Ever since 2012, Americans have received rebate checks from their health insurers when the Medical Loss Ratio doesn’t “measure up” to the 80/20 Rule. In simple terms, the Rule means that insurers must spend 80 percent of their revenue from premiums to pay for the healthcare of their subscribers. The other 20 percent is theirs to keep. What hasn’t been spent of that 80 percent has to be returned to subscribers.
An example would be if subscriber fees totaled $5 billion, and $3 billion were spent on healthcare for subscribers, then $3 billion plus $600 million (20 percent) is the total revenue that flows to the insurance company. That’s $3.6 billion, and the difference between that and the $5 billion must be returned to consumers.

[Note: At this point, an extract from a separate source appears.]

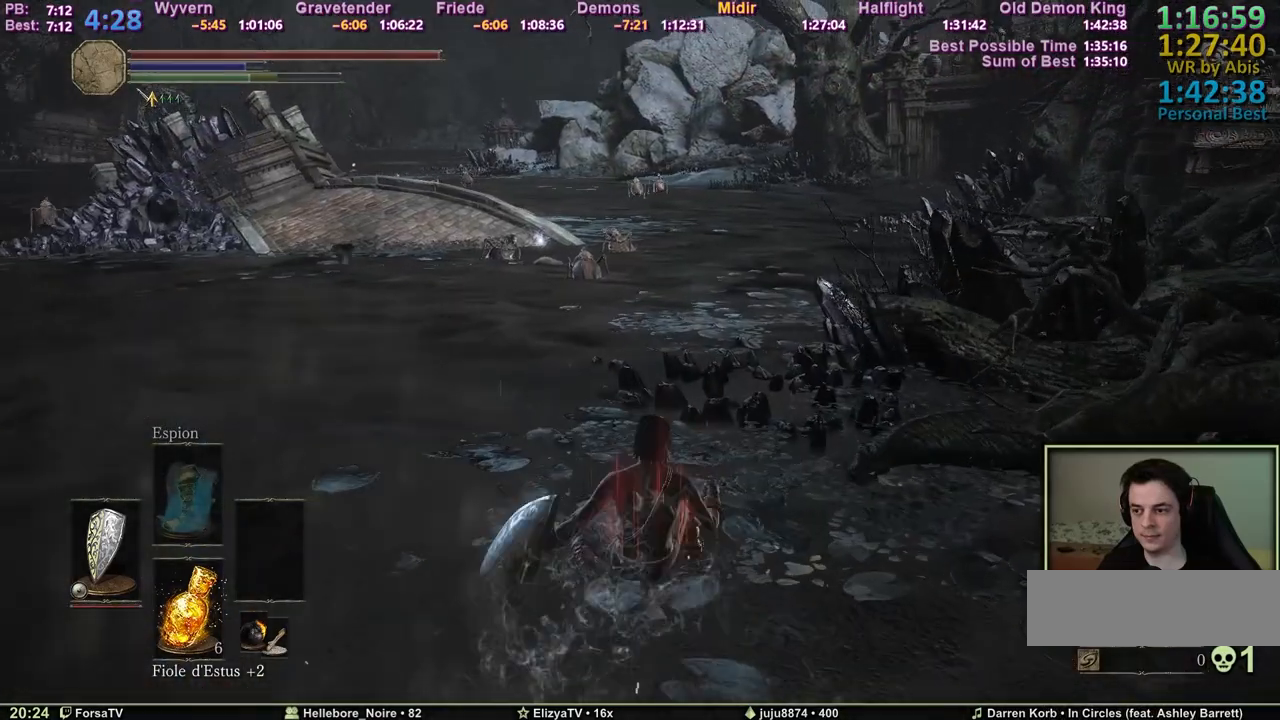
{"keys": ["space", "z"], "events": []}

In 2020, $2.46 billion was returned. That’s great news, right? No.
Rebate checks look good, but when Minnesota’s former Senator Al Franken championed them as part of the Affordable Care Act, he didn’t think about how the 80/20 rule would affect the psychology of health insurance companies. Because if those companies are limited to making 20 percent of what they spend on health care for their subscribers, guess what they’re going to be consciously or unconsciously motivated to do: Spend more.

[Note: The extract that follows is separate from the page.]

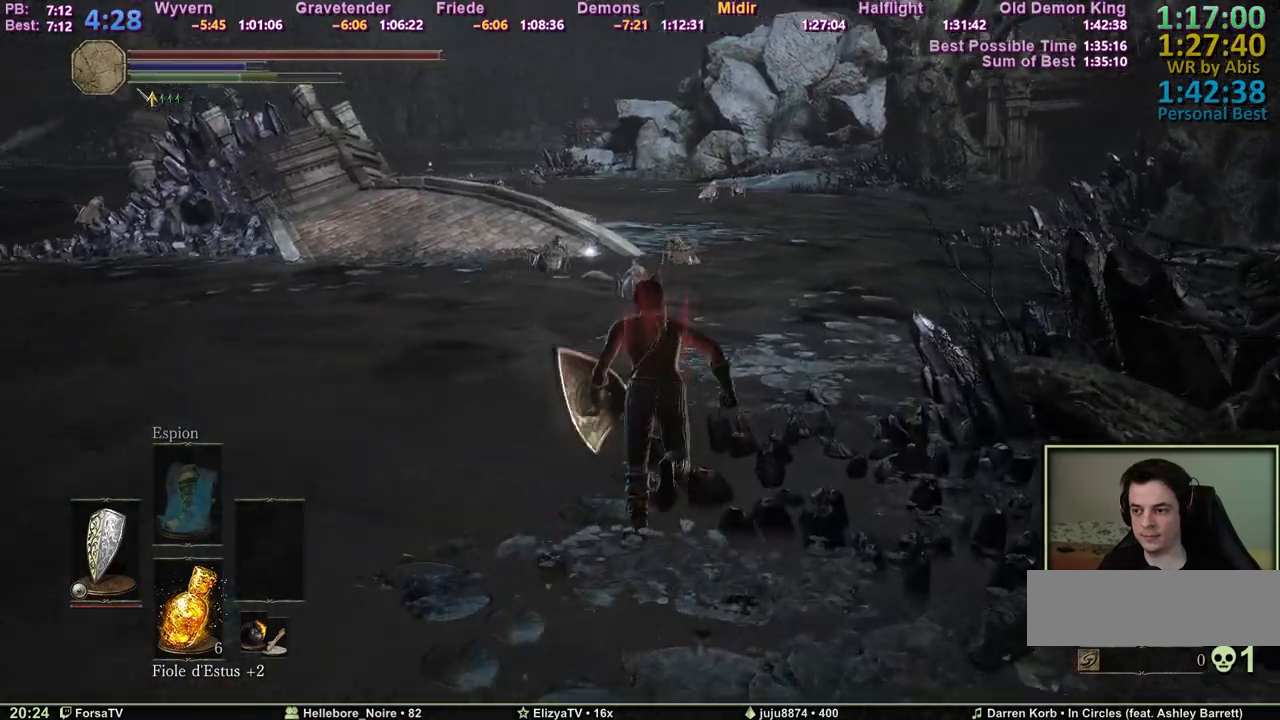
{"keys": ["space", "z"], "events": []}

Yup. Spend more. Unbelievable, isn’t it? But, really, it’s just arithmetic. I would bet anything that the $2.46 billion returned to consumers in 2020 could have been double that had insurers truly, strategically, diligently negotiated for lower prices on behalf of those consumers. But, guess what, if they had, then their 20 percent of total health care spend would have been a smaller number. Because they don’t get 20 percent of what they return, after all. So why try to return more?
Health care insurance companies can’t be blamed for being subject to the same economic and psychological forces as the rest of humanity. Tell them that they can do lots more work negotiating lower prices from health care providers and that they will earn less, and you’ll get lots of blank stares back.

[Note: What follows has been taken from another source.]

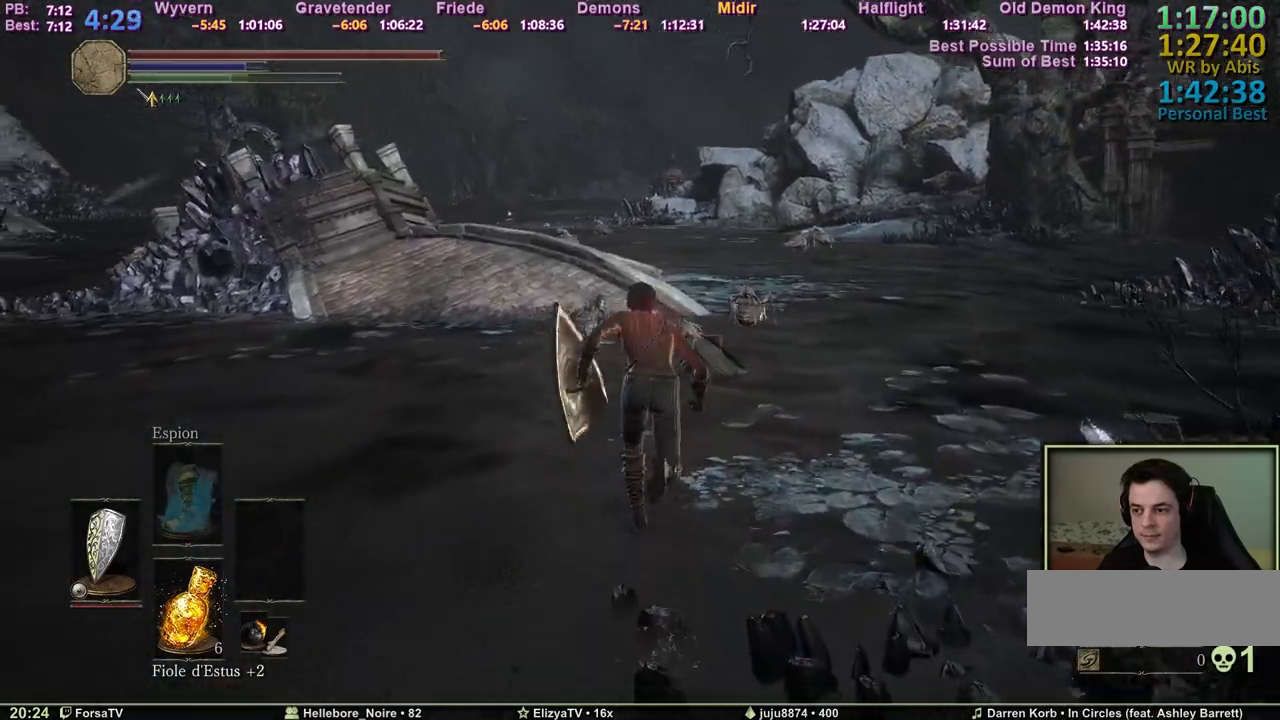
{"keys": ["space", "z"], "events": []}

That’s why the truly good news about the Biden Administration issuing its Interim Final Rule related to the No Surprises Act and the prior issuing by the Trump Administration of the Transparency in Coverage Rule should be accompanied by rescinding the 80/20 Rule.
We have powerful new tools and incentives at hand that promise to revolutionize health care economics. The Biden Administration and Congress should surgically remove the cancerous 80/20 Rule, while they’re at it.